:: RECORDS FOR THE TASK ::

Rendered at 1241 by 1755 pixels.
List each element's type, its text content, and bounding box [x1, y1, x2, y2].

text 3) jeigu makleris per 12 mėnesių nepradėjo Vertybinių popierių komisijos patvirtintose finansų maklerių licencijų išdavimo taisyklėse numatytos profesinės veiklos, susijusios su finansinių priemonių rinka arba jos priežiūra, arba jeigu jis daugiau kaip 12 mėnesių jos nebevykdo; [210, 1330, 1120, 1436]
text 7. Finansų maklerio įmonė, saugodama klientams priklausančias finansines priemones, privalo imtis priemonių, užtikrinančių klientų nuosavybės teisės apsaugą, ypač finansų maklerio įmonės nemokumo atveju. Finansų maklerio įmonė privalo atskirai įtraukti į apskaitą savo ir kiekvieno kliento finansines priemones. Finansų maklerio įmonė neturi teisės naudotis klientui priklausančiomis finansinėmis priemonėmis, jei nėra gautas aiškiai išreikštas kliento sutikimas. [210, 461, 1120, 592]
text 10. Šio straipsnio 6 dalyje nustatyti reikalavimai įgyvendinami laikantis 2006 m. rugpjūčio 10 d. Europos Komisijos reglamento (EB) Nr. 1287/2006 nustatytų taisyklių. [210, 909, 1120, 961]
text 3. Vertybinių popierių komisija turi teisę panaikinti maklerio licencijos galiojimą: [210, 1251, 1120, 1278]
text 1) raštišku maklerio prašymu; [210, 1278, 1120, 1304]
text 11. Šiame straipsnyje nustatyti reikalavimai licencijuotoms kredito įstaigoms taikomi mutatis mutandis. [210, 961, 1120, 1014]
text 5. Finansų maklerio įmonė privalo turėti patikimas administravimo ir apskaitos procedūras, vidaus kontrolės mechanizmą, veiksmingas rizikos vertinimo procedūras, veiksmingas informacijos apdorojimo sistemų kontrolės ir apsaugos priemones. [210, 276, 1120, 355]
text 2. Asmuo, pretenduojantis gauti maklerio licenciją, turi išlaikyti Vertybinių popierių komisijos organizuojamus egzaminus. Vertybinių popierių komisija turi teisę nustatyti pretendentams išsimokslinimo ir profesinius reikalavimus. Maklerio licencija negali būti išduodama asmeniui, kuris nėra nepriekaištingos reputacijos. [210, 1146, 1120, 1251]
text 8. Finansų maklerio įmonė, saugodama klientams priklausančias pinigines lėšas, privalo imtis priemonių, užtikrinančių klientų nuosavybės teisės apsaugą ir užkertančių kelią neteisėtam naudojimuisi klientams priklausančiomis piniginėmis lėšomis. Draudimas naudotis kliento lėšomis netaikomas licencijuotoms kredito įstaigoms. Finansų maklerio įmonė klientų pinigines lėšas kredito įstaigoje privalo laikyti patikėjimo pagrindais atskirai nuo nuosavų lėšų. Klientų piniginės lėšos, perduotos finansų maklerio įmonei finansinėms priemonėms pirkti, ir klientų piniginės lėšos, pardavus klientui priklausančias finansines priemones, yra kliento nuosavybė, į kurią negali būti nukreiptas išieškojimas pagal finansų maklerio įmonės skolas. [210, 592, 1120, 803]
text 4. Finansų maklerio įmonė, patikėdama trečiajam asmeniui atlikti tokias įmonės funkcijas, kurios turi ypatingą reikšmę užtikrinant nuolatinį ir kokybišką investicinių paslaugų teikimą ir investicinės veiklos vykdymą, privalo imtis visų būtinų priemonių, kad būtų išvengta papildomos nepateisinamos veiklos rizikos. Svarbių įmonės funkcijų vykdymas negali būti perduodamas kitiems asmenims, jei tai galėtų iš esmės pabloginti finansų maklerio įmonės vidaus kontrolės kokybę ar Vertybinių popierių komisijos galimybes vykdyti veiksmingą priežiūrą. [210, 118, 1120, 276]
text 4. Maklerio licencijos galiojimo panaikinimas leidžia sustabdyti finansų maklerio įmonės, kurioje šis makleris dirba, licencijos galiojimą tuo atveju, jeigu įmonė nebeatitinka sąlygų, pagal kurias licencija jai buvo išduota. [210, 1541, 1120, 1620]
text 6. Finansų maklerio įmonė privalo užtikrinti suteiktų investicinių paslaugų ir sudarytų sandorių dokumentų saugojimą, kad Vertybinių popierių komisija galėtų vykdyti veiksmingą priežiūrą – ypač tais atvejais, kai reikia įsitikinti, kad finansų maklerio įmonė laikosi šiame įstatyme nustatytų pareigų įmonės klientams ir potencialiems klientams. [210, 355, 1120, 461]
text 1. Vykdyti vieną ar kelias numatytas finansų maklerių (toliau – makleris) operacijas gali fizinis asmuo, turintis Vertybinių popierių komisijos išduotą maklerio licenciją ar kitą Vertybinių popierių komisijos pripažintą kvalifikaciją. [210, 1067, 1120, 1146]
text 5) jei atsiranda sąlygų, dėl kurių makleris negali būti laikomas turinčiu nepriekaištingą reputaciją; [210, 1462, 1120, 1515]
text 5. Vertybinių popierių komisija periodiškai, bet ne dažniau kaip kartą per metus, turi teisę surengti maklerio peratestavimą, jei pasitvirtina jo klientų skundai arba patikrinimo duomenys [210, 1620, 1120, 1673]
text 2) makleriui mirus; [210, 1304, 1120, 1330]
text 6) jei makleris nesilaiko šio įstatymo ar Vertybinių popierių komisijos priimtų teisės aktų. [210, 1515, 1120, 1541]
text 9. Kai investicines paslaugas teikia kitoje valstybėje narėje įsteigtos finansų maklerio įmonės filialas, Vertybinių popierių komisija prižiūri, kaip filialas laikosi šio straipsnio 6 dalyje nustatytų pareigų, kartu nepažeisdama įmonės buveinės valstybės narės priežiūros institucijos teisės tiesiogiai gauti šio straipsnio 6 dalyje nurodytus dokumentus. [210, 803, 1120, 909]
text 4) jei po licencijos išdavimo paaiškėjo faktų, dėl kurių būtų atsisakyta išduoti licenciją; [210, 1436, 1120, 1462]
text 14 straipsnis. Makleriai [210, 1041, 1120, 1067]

:: YOUR OBJECTIVE ::
Please retype all of the rows above, line by line, without changing any character.

:: THE REPLY ::
Rendered at 1241 by 1755 pixels.
List each element's type, its text content, and bounding box [x1, y1, x2, y2].

text 3) jeigu makleris per 12 mėnesių nepradėjo Vertybinių popierių komisijos patvirtintose finansų maklerių licencijų išdavimo taisyklėse numatytos profesinės veiklos, susijusios su finansinių priemonių rinka arba jos priežiūra, arba jeigu jis daugiau kaip 12 mėnesių jos nebevykdo; [210, 1330, 1120, 1436]
text 7. Finansų maklerio įmonė, saugodama klientams priklausančias finansines priemones, privalo imtis priemonių, užtikrinančių klientų nuosavybės teisės apsaugą, ypač finansų maklerio įmonės nemokumo atveju. Finansų maklerio įmonė privalo atskirai įtraukti į apskaitą savo ir kiekvieno kliento finansines priemones. Finansų maklerio įmonė neturi teisės naudotis klientui priklausančiomis finansinėmis priemonėmis, jei nėra gautas aiškiai išreikštas kliento sutikimas. [210, 461, 1120, 592]
text 10. Šio straipsnio 6 dalyje nustatyti reikalavimai įgyvendinami laikantis 2006 m. rugpjūčio 10 d. Europos Komisijos reglamento (EB) Nr. 1287/2006 nustatytų taisyklių. [210, 909, 1120, 961]
text 3. Vertybinių popierių komisija turi teisę panaikinti maklerio licencijos galiojimą: [210, 1251, 1120, 1278]
text 1) raštišku maklerio prašymu; [210, 1278, 1120, 1304]
text 11. Šiame straipsnyje nustatyti reikalavimai licencijuotoms kredito įstaigoms taikomi mutatis mutandis. [210, 961, 1120, 1014]
text 5. Finansų maklerio įmonė privalo turėti patikimas administravimo ir apskaitos procedūras, vidaus kontrolės mechanizmą, veiksmingas rizikos vertinimo procedūras, veiksmingas informacijos apdorojimo sistemų kontrolės ir apsaugos priemones. [210, 276, 1120, 355]
text 2. Asmuo, pretenduojantis gauti maklerio licenciją, turi išlaikyti Vertybinių popierių komisijos organizuojamus egzaminus. Vertybinių popierių komisija turi teisę nustatyti pretendentams išsimokslinimo ir profesinius reikalavimus. Maklerio licencija negali būti išduodama asmeniui, kuris nėra nepriekaištingos reputacijos. [210, 1146, 1120, 1251]
text 8. Finansų maklerio įmonė, saugodama klientams priklausančias pinigines lėšas, privalo imtis priemonių, užtikrinančių klientų nuosavybės teisės apsaugą ir užkertančių kelią neteisėtam naudojimuisi klientams priklausančiomis piniginėmis lėšomis. Draudimas naudotis kliento lėšomis netaikomas licencijuotoms kredito įstaigoms. Finansų maklerio įmonė klientų pinigines lėšas kredito įstaigoje privalo laikyti patikėjimo pagrindais atskirai nuo nuosavų lėšų. Klientų piniginės lėšos, perduotos finansų maklerio įmonei finansinėms priemonėms pirkti, ir klientų piniginės lėšos, pardavus klientui priklausančias finansines priemones, yra kliento nuosavybė, į kurią negali būti nukreiptas išieškojimas pagal finansų maklerio įmonės skolas. [210, 592, 1120, 803]
text 4. Finansų maklerio įmonė, patikėdama trečiajam asmeniui atlikti tokias įmonės funkcijas, kurios turi ypatingą reikšmę užtikrinant nuolatinį ir kokybišką investicinių paslaugų teikimą ir investicinės veiklos vykdymą, privalo imtis visų būtinų priemonių, kad būtų išvengta papildomos nepateisinamos veiklos rizikos. Svarbių įmonės funkcijų vykdymas negali būti perduodamas kitiems asmenims, jei tai galėtų iš esmės pabloginti finansų maklerio įmonės vidaus kontrolės kokybę ar Vertybinių popierių komisijos galimybes vykdyti veiksmingą priežiūrą. [210, 118, 1120, 276]
text 4. Maklerio licencijos galiojimo panaikinimas leidžia sustabdyti finansų maklerio įmonės, kurioje šis makleris dirba, licencijos galiojimą tuo atveju, jeigu įmonė nebeatitinka sąlygų, pagal kurias licencija jai buvo išduota. [210, 1541, 1120, 1620]
text 6. Finansų maklerio įmonė privalo užtikrinti suteiktų investicinių paslaugų ir sudarytų sandorių dokumentų saugojimą, kad Vertybinių popierių komisija galėtų vykdyti veiksmingą priežiūrą – ypač tais atvejais, kai reikia įsitikinti, kad finansų maklerio įmonė laikosi šiame įstatyme nustatytų pareigų įmonės klientams ir potencialiems klientams. [210, 355, 1120, 461]
text 1. Vykdyti vieną ar kelias numatytas finansų maklerių (toliau – makleris) operacijas gali fizinis asmuo, turintis Vertybinių popierių komisijos išduotą maklerio licenciją ar kitą Vertybinių popierių komisijos pripažintą kvalifikaciją. [210, 1067, 1120, 1146]
text 5) jei atsiranda sąlygų, dėl kurių makleris negali būti laikomas turinčiu nepriekaištingą reputaciją; [210, 1462, 1120, 1515]
text 5. Vertybinių popierių komisija periodiškai, bet ne dažniau kaip kartą per metus, turi teisę surengti maklerio peratestavimą, jei pasitvirtina jo klientų skundai arba patikrinimo duomenys [210, 1620, 1120, 1673]
text 2) makleriui mirus; [210, 1304, 1120, 1330]
text 6) jei makleris nesilaiko šio įstatymo ar Vertybinių popierių komisijos priimtų teisės aktų. [210, 1515, 1120, 1541]
text 9. Kai investicines paslaugas teikia kitoje valstybėje narėje įsteigtos finansų maklerio įmonės filialas, Vertybinių popierių komisija prižiūri, kaip filialas laikosi šio straipsnio 6 dalyje nustatytų pareigų, kartu nepažeisdama įmonės buveinės valstybės narės priežiūros institucijos teisės tiesiogiai gauti šio straipsnio 6 dalyje nurodytus dokumentus. [210, 803, 1120, 909]
text 4) jei po licencijos išdavimo paaiškėjo faktų, dėl kurių būtų atsisakyta išduoti licenciją; [210, 1436, 1120, 1462]
text 14 straipsnis. Makleriai [210, 1041, 1120, 1067]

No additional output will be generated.